### Ações necessárias
[1] Responda às perguntas abaixo com base no trecho sobre redução de danos.
(a) Em que mês e ano São Paulo aprovou a primeira Lei Estadual de Redução de Danos?
(b) O que a Lei 11.343 excluiu?
(c) Segundo Maria Angélica, o que os espaços de uso seguro de drogas evitam?
[2] Repita fielmente a parte do trecho sobre redução de danos que começa em "Em março de" e termina em "de substâncias ilícitas.".
[3] Diga se cada afirmação abaixo está de acordo com o trecho sobre redução de danos. Responda sim ou não e cite as palavras do trecho que decidem a questão.
(a) A Portaria 2.197 integrou a Redução de Danos ao SUS em outubro de 2004.
(b) Na nota enviada, o Ministério da Saúde informou que adota atualmente uma política de redução de danos.
(c) Nos países citados por Maria Angélica, as políticas de redução de danos estão articuladas a políticas de segurança pública.

### Trecho fornecido
Em março de 1997, São Paulo aprovou a primeira Lei Estadual de Redução de Danos (9.758/97). Sete anos depois, em outubro de 2004, a Portaria 2.197 integra a Redução de Danos ao SUS e as ações são regulamentadas pelo Ministério da Saúde pela Portaria 1028, de julho de 2005. No mesmo ano, foi aprovada pelo Conselho Nacional de Políticas sobre Drogas a Política Nacional Sobre Drogas, com um capítulo destinado à redução de danos. Já em 2006, foi sancionada a Lei 11.343, que excluiu a pena de prisão para usuários de substâncias ilícitas.

Após a publicação desta verificação, o Ministério da Saúde enviou resposta ao contato anterior da equipe do Comprova. Na nota, o órgão não informa se adota, atualmente, alguma política de redução de danos. Além disso, o ministério não deu um posicionamento acerca das afirmações feitas pela ex-ministra Damares. O Ministério informou apenas sobre medidas de atendimento psicossocial realizadas atualmente.

Política de redução de danos em outros países

A política de redução de danos não é uma exclusividade do Brasil. Vários países implementaram a estratégia, visando minimizar os impactos do uso de drogas. Maria Angélica afirma que a medida é amplamente adotada em países como Canadá, Alemanha, Suíça, Austrália, Estados Unidos, Holanda, Espanha, Portugal e França. Nesses locais, segundo ela, as políticas de redução de danos estão articuladas a outras políticas públicas de saúde, assistência social, habitacional, segurança pública e trabalho. “Muitos desses países têm espaços de uso seguro de drogas, que evitam mortes por overdose e são articulados com serviços para desintoxicação”, afirma.

### Informações de origem
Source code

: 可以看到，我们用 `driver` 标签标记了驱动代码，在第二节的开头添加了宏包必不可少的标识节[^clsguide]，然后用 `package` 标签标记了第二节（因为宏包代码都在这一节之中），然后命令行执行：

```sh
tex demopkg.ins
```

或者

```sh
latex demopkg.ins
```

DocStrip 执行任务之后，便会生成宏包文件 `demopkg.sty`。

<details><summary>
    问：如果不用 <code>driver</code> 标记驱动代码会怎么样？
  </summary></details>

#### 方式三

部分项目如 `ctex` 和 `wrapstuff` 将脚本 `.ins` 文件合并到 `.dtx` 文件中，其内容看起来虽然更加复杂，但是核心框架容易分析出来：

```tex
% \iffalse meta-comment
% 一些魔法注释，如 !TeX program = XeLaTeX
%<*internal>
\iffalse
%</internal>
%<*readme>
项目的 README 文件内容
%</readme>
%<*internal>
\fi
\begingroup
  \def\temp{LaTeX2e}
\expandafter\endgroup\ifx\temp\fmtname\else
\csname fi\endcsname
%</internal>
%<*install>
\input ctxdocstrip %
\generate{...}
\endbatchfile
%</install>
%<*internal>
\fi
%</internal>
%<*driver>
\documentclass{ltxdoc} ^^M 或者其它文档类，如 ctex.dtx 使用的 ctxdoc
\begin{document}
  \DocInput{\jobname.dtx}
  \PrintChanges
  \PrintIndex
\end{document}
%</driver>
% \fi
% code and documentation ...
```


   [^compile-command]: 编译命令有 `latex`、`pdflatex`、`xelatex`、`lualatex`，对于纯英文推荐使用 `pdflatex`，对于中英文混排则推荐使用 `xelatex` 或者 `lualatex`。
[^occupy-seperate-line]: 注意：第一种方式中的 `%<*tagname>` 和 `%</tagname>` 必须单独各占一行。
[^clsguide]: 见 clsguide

### Respostas
[1]
(a) Em março de 1997.
(b) A pena de prisão para usuários de substâncias ilícitas.
(c) Mortes por overdose.

[2]
Em março de 1997, São Paulo aprovou a primeira Lei Estadual de Redução de Danos (9.758/97). Sete anos depois, em outubro de 2004, a Portaria 2.197 integra a Redução de Danos ao SUS e as ações são regulamentadas pelo Ministério da Saúde pela Portaria 1028, de julho de 2005. No mesmo ano, foi aprovada pelo Conselho Nacional de Políticas sobre Drogas a Política Nacional Sobre Drogas, com um capítulo destinado à redução de danos. Já em 2006, foi sancionada a Lei 11.343, que excluiu a pena de prisão para usuários de substâncias ilícitas.

[3]
(a) Sim. "em outubro de 2004, a Portaria 2.197 integra a Redução de Danos ao SUS"
(b) Não. "o órgão não informa se adota, atualmente, alguma política de redução de danos"
(c) Sim. "as políticas de redução de danos estão articuladas a outras políticas públicas de saúde, assistência social, habitacional, segurança pública e trabalho"